Never has WiFi been more complex, more promising, and more confusing. I don't mean technically confusing; if you're a wireless professional, you'll wrap your head around the technical side of 802.11ac. Some of my own frequent talking points on 11ac:
- yeah, the standard promises up to 6.9 Gbps data rates. But 11n also promises up to 600, and we'll never see it. Real initial 11ac offerings are still going to be measured at speeds slightly better or even the same as 11n's best
- the 5 GHz-only thing is great for everyone, and will help de-congest the ugly 2.4 GHz band
- early client devices have to be watched- a 3x3 11ac Macbook pro will run circles around a TP-Link 1x1 USB adapter, but they both "are" 11ac.
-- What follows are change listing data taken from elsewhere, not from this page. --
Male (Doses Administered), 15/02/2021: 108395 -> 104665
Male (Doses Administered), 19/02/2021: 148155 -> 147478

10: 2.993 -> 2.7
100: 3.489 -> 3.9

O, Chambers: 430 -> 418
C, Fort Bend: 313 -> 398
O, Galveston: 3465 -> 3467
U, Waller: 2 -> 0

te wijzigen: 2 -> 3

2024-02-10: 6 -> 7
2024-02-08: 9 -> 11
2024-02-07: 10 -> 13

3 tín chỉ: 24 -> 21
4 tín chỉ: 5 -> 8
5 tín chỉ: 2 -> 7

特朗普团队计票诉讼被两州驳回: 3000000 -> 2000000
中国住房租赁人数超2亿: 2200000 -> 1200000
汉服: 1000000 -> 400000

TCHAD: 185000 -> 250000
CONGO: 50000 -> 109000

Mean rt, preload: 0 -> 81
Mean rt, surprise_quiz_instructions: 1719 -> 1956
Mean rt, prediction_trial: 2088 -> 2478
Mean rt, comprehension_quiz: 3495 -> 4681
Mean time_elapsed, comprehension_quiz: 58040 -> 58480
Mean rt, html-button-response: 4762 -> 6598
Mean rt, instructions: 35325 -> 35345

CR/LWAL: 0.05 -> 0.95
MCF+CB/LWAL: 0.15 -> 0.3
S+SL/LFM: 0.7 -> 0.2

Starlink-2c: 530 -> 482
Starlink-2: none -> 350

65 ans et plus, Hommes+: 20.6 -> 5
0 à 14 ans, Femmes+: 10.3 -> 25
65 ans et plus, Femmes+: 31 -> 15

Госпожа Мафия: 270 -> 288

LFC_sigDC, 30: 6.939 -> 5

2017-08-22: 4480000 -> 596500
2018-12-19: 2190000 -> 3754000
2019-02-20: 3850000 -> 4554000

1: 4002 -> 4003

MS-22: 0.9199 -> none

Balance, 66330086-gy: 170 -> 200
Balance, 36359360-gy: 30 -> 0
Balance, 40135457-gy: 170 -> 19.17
Real client throughputs on 11ac are going to be all over the place
- the Wave 1/Wave 2 thing is really gonna be a weird one for people who have to plan when to jump in, and killer features like Multi-User-MIMO don't materialize until the second wave
- Regardless of how 11ac plays out in the trenches, Ethernet needs to start being more aggressively marginalized. Limited budgets can't support competing access technologies, and mobility will become more of trump factor when dollars get spent
This brings me back to my question- When do different organizations start migrating to 11ac? This is the part that is confusing.
Talking with Cisco and Aerohive back a few months, the topic of life-cycle came up in relation to 11ac. If you have old gear and have to upgrade, first-wave 11ac might make sense in that you can skip right past 11n. But if you are like me, and have a fairly recent 11n build-out and no real performance pain points, it's just not as easy of a paradigm. Stop-gaps like Cisco's 3600 AP 11ac radio module help bridge the technological generation gap between 11n and 11ac deployments, but at an estimated $500 a pop list price, may not be worth the cost. Upgrading twice to 11ac for the first and second waves is a thorny proposition.
For small environments, lesser AP counts do remove some of the complication. But when you have hundreds or thousands of access points, you can't help but scratch your head when it comes to thoughts of moving to 11ac.
Personally, I am hoping to see a first-wave AP emerge that is somehow upgradeable to a full-fledged second-waver. But I'm also aware of the complexity of putting these things together, and building a 4x4 AP that can "expand" to the likes of 8 streams isn't likely. Also, close monitoring of client device types in use (we're a huge BYOD environment) will be a must while we watch how new 11ac devices trickle in.
For now then, I guess it's still a game of watching and waiting. Hopefully soon we'll see announcements from the WLAN makers that somehow help those of us driving really big WLANs to see a sensible path forward that doesn't include a "buy THIS 11ac AP today, then buy THAT 11ac next year" recommendation.